Now, the same group appears to be back, and the only thing they've changed is the malware, which is now coded in C++. The TV shows references are still there, this time with mentions to the Big Bang Theory, but also a Turkish TV series named "Resurrection: Ertugrul."
Just like Micropsia, this new malware is also a powerful backdoor that can be extended with second-stage modules at any time.
According to Check Point, the group uses this new and improved backdoor to infect a victim, gather a fingerprint of his workstation, and then collect the names of .doc, .odt, .xls, .ppt, and .pdf documents and sending this list to the attacker's server.
Experts believe the cyber-espionage group analyzes this list in search of sensitive files it could steal. When the attacker finds a "valuable" host, other modules are downloaded to perform other tasks.
Researchers believe this new malware supports 13 modules, based on the structure of its configuration file. The research team says it was able to recover only five modules, and have yet to determine the purpose of others. Below is what researchers currently know about this new malware.
|Penny||Takes a screenshot of the infected machine and sends it to the server|
|Wolowitz_Helberg||Enumerates running processes, saves their names and their IDs in “sat.txt” and sends the file to the server|
|Celal_Al||Sends a list of documents with certain extensions. The extensions are: doc, docx, odt, xls, xlsx, ppt, pptx, accdb, accde, mdb, pdf, csv|
|Runfile||Runs a file, receives a process name and a file type from the server|
|Nayyar_Sonmez||Downloads a file with a ‘.txt’ extension from a given URL, changes the extension to ‘.exe’ and runs it|
|Koothrappali||Logs details about the system and sends them to the server|
|Bialik_Gokhan||Reboots the system|
|Hofstadter||Terminates a process by name|
|Parsons_Sheldon||Deletes the payload from the startup folder and deletes the actual file|
|Reshad_Strik||Sends a list of the partitions found on the infected machine|
|Pinar8||No such module in our sample|
|Mehmet7||No such module in our sample|
|Bahar6||No such module in our sample|
Check Point says that this year, the group appears to be targeting members of the Palestinian National Authority, which is Palestine's interim self-government body.
The theme of the spear-phishing emails is monthly press reports posing to come from the Palestinian Political and National Guidance Commission, sent to individuals connected with the Palestinian National Authority.
"Unlike in 2017, this time the malicious attachment is an executable which is actually a self-extracting archive, containing a decoy document and the malware itself," researchers said.
The self-extracting archive uses a Word-like icon to trick users into running the file and infecting themselves with malware.
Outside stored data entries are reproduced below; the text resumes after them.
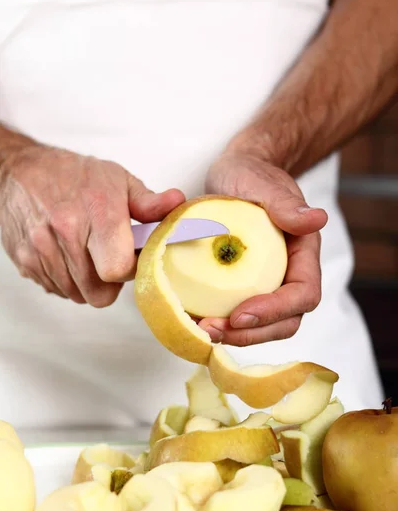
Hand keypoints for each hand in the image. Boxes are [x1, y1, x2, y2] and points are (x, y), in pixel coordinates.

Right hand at [0, 143, 183, 306]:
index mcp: (95, 212)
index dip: (131, 270)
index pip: (118, 269)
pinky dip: (67, 280)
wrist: (20, 170)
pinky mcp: (25, 261)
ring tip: (89, 254)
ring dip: (89, 282)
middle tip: (111, 258)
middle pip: (99, 292)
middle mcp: (65, 232)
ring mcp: (41, 249)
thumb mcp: (118, 180)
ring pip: (78, 295)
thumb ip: (150, 202)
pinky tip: (69, 255)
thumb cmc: (74, 175)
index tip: (133, 258)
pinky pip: (56, 290)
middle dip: (110, 282)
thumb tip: (177, 204)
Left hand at [198, 152, 327, 345]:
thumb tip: (317, 219)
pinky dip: (220, 323)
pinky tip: (192, 320)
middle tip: (211, 330)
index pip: (303, 294)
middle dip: (250, 334)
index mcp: (303, 254)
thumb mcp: (263, 184)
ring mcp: (268, 283)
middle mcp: (289, 274)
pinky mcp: (244, 287)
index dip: (275, 311)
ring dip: (233, 335)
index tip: (240, 314)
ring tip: (200, 330)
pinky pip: (238, 313)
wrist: (235, 175)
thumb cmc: (251, 175)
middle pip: (284, 321)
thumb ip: (286, 204)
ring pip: (262, 325)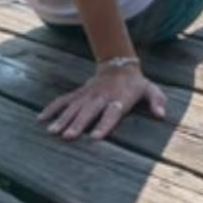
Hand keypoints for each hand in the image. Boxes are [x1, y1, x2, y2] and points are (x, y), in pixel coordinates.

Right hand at [38, 67, 166, 140]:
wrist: (119, 65)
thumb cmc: (136, 84)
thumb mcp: (150, 89)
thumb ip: (156, 101)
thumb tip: (161, 114)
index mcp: (118, 99)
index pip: (111, 113)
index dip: (104, 124)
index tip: (95, 137)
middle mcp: (101, 97)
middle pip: (88, 112)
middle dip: (77, 124)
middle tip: (68, 136)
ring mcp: (87, 95)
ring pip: (73, 107)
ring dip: (62, 119)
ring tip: (52, 132)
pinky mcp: (78, 93)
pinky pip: (63, 100)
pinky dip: (52, 108)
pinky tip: (41, 119)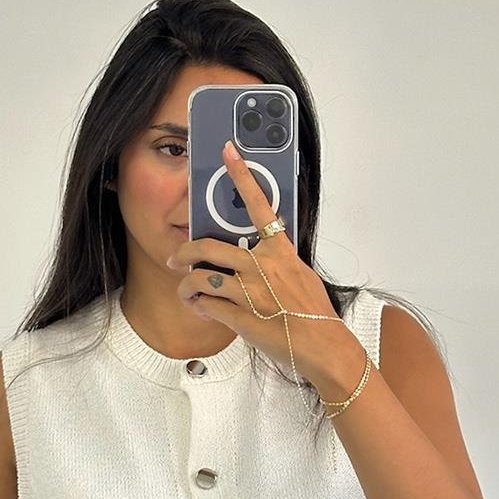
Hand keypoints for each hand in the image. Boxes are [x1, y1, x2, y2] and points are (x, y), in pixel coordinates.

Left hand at [165, 139, 359, 386]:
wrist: (323, 346)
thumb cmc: (313, 312)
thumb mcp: (300, 275)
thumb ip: (277, 259)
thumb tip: (260, 249)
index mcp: (280, 253)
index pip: (260, 205)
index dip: (242, 175)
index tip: (228, 152)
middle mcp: (263, 268)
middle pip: (208, 247)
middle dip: (184, 251)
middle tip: (175, 257)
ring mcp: (251, 294)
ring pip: (200, 279)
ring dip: (185, 285)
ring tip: (185, 290)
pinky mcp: (242, 319)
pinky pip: (208, 307)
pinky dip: (199, 307)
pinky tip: (201, 309)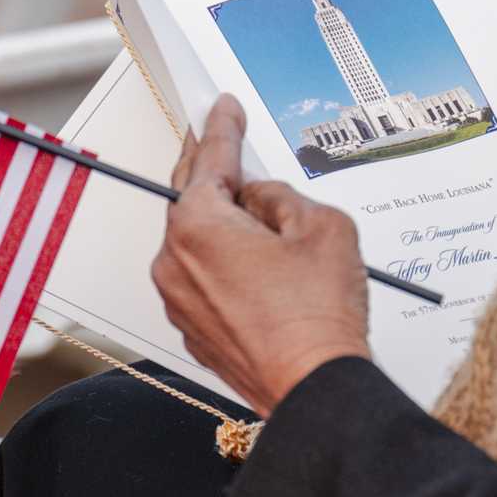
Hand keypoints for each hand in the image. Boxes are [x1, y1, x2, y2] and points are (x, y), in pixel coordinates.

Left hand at [151, 95, 370, 417]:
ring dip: (225, 225)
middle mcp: (175, 262)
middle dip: (212, 170)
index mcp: (198, 226)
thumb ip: (282, 196)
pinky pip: (205, 279)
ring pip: (199, 242)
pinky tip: (263, 269)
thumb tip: (260, 198)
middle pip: (192, 200)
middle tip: (224, 141)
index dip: (221, 127)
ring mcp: (179, 301)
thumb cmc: (318, 316)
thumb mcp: (321, 226)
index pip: (209, 160)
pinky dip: (226, 265)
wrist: (314, 390)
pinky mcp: (193, 330)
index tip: (221, 107)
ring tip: (269, 225)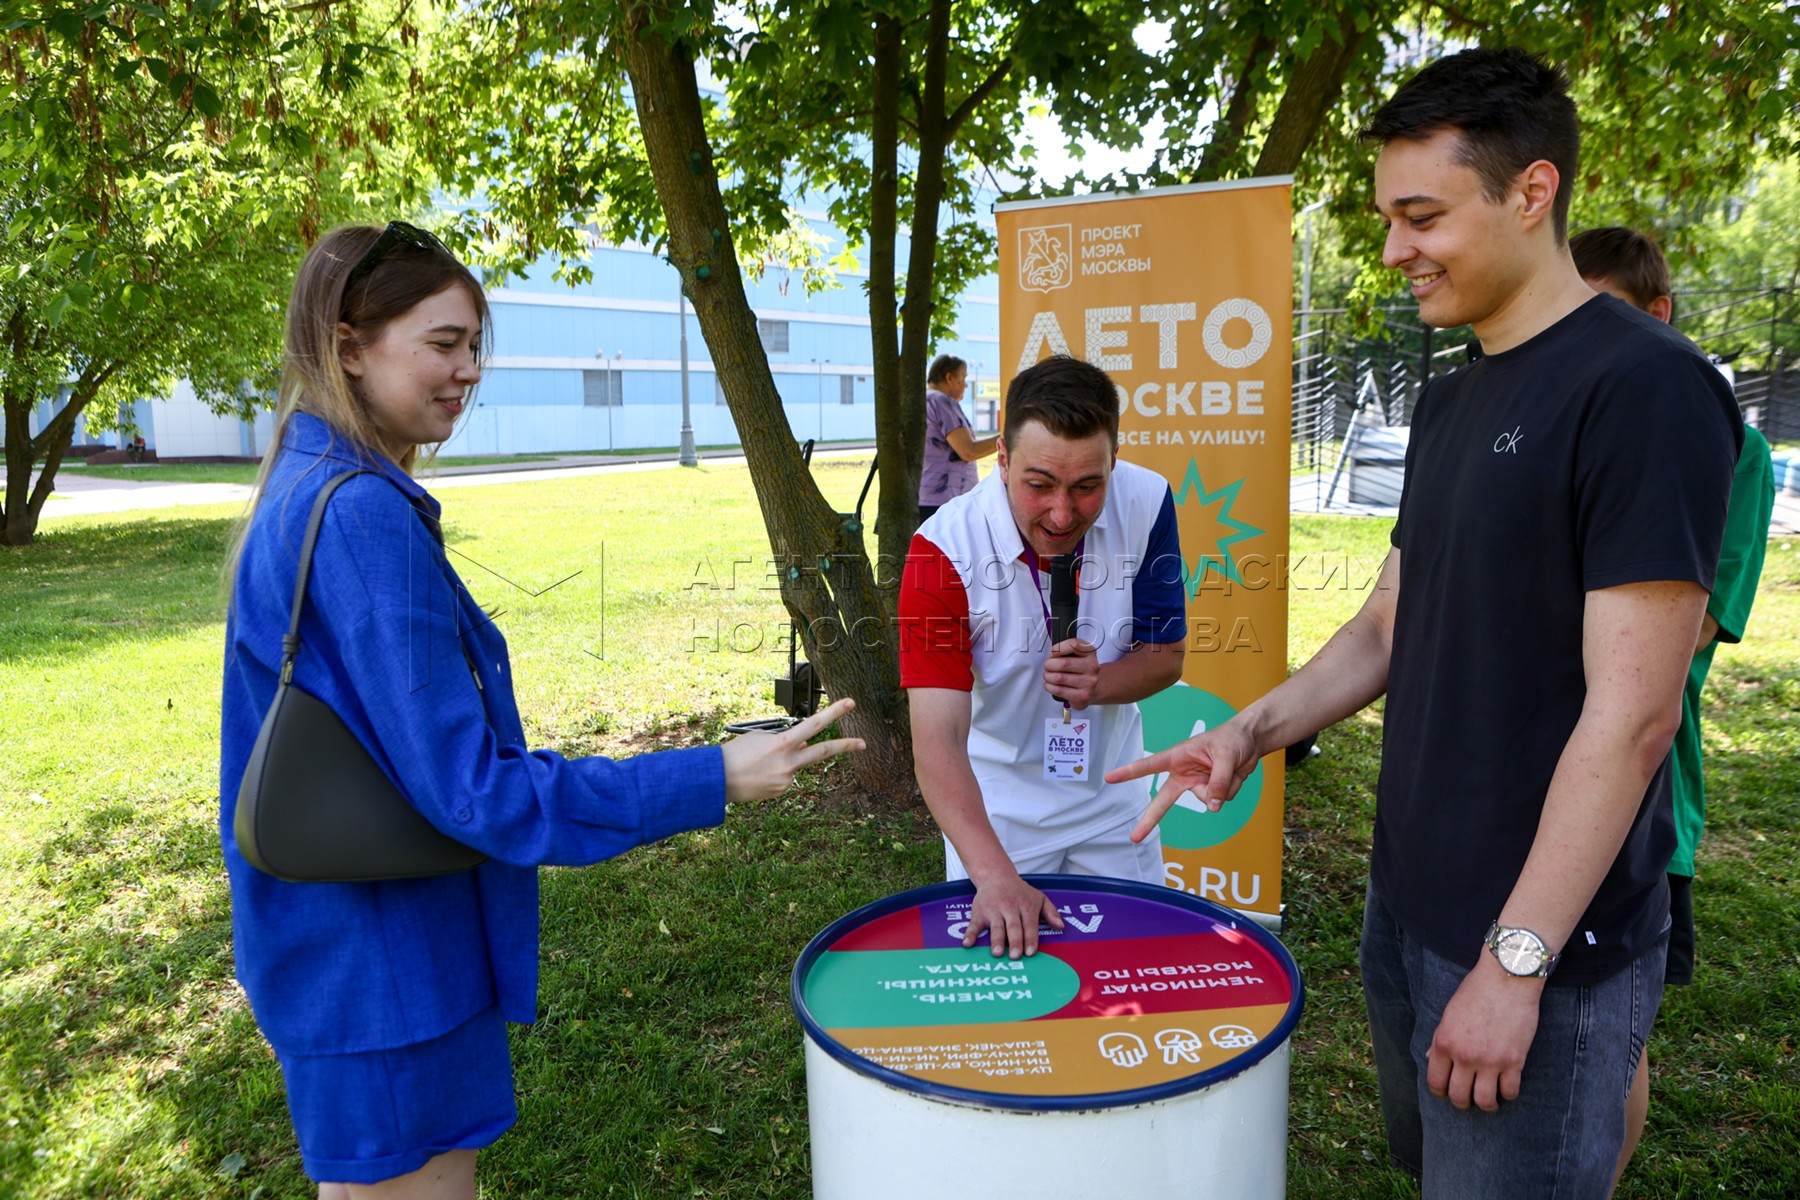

Check Point believes the advanced persistent threat (APT) behind these attacks is a group named the Gaza Cybergang. This group also goes under the names of Gaza Hackers Team or Molerats, and in 2016, cyber-security firm ClearSky linked this APT to Hamas, the Palestinian Sunni-Islamist fundamentalist organization, a terrorist organization that's at odds with both Israel and the local government, to some degree.
The Gaza Cybergang appears to have been very busy this spring because last week Israel accused Hamas of trying to lure soldiers into installing malware-infected applications on their phones.